Im Oberhaus hat die konservative Partei von May keine eigene Mehrheit. Für die Premierministerin ist das Votum zumindest eine symbolische Niederlage. Das Unterhaus hatte ihr Brexit-Gesetz ohne Änderungen durchgewunken. Nun müssen sich die Abgeordneten im House of Commons erneut mit dem Gesetzentwurf beschäftigen. Es wird zwar erwartet, dass sie die Änderung der Lords rückgängig machen, doch mit dem Votum im Oberhaus ist die harte Linie der britischen Regierung infrage gestellt.
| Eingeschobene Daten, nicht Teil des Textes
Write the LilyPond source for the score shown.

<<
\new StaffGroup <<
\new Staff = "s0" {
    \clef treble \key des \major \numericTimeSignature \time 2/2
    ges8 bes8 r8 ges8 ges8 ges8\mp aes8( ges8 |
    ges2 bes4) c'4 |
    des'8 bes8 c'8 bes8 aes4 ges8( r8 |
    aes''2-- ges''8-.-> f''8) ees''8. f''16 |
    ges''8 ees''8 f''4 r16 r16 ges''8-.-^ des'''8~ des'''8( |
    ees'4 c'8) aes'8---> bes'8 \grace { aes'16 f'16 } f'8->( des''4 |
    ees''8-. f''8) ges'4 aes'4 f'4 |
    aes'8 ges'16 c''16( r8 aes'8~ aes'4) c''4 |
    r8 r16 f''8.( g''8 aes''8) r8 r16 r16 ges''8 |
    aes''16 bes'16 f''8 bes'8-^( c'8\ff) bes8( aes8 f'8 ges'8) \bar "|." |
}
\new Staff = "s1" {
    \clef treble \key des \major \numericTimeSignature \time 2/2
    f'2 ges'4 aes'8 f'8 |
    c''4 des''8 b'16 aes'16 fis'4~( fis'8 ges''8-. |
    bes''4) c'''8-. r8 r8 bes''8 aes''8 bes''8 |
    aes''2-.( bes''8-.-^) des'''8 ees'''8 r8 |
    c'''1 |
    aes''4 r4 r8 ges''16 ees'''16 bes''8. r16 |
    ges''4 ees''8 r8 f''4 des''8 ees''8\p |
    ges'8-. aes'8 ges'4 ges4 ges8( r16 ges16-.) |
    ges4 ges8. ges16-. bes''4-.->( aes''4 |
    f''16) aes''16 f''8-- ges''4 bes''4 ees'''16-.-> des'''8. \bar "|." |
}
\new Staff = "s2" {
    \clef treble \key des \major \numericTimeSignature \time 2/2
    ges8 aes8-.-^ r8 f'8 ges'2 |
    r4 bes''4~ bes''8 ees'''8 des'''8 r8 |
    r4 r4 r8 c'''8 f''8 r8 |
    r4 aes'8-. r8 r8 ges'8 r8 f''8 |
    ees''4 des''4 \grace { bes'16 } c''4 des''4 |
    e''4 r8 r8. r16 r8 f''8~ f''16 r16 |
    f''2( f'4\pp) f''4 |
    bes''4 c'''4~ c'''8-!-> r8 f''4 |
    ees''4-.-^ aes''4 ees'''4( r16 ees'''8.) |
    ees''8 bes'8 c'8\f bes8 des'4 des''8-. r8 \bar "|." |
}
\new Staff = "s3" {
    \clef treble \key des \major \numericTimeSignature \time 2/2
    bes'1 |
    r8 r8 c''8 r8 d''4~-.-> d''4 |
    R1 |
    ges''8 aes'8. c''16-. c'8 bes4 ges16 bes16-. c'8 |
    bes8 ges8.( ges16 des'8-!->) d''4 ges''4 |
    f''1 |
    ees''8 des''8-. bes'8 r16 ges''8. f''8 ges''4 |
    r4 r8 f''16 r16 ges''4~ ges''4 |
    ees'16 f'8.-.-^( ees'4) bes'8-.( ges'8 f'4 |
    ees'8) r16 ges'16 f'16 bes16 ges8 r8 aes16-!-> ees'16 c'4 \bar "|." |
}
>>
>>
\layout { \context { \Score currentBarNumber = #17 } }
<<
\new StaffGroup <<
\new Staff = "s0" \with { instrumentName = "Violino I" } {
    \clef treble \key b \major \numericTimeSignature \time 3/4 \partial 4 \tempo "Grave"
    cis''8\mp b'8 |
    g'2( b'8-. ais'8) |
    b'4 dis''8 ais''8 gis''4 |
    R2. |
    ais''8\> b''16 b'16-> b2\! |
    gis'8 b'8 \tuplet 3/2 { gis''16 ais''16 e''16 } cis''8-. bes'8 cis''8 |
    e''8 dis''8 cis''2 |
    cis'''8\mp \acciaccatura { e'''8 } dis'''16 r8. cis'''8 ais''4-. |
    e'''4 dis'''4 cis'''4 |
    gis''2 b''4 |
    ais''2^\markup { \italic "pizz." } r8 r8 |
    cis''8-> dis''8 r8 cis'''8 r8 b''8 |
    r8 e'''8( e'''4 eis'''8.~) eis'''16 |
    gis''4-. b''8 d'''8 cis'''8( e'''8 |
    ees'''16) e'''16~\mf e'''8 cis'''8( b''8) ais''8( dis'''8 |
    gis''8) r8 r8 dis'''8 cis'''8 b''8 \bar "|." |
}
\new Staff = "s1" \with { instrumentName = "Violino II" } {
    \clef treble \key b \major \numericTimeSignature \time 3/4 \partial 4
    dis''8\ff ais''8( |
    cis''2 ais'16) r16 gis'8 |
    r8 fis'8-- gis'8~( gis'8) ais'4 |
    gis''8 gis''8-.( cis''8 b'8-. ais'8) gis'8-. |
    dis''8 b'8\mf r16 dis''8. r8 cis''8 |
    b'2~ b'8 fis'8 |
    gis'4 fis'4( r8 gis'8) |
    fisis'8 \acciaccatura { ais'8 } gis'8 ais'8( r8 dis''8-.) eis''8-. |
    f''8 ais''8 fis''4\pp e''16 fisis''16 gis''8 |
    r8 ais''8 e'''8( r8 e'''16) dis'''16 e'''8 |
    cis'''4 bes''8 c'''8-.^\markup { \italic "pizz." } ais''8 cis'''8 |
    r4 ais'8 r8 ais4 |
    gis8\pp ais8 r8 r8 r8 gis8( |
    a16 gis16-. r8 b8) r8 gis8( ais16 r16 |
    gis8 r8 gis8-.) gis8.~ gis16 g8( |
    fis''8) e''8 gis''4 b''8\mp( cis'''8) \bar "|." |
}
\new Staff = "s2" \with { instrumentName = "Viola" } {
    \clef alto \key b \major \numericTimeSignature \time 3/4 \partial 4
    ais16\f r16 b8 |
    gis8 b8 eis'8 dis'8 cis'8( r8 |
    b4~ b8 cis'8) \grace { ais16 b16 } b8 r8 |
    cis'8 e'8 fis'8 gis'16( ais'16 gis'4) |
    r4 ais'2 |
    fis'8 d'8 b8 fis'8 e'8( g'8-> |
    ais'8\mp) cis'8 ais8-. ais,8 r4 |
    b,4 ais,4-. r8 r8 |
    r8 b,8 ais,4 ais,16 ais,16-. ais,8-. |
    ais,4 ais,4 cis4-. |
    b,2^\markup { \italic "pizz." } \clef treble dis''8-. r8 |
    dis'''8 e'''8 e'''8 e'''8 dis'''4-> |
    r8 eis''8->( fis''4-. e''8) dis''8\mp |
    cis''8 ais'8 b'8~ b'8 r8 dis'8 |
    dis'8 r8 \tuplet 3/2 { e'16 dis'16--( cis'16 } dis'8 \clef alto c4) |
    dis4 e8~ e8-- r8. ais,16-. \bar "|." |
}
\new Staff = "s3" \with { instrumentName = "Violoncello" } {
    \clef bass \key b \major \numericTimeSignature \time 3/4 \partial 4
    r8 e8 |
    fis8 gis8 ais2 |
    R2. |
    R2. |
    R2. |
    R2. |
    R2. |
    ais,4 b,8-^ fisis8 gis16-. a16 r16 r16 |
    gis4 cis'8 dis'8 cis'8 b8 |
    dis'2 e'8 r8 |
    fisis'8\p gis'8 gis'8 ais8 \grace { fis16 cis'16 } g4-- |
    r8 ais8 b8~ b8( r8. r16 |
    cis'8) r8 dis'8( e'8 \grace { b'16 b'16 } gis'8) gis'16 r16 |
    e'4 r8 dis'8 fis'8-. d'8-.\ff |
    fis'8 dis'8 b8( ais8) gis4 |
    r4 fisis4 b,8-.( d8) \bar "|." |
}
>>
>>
Die Regierung in London lehnt es ab, eine einseitige Garantie für EU-Bürger in Großbritannien auszusprechen. Das soll erst im Rahmen eines Abkommens geschehen, dass auch die Rechte von Briten in der EU sicherstellt. In Großbritannien leben etwa drei Millionen EU-Bürger. Knapp eine Million Briten leben auf dem Kontinent. Sie fürchten, ihr Aufenthaltsrecht und andere Vorteile zu verlieren.

Fraglich ist, ob der Zeitplan der Regierung nun durcheinandergeraten könnte. Eigentlich sollte das Gesetz bis zum 7. März von beiden Häusern verabschiedet werden. Ob das gelingt, ist ungewiss.

Bis spätestens Ende März will die britische Regierung den EU-Austritt einleiten. Dazu braucht Premierministerin Theresa May die Zustimmung des Parlaments zum Brexit-Gesetz. Noch Stunden vor der Abstimmung im Oberhaus zeigte sich May bei einer Fragestunde im Unterhaus zuversichtlich, dass der Zeitplan eingehalten werden kann.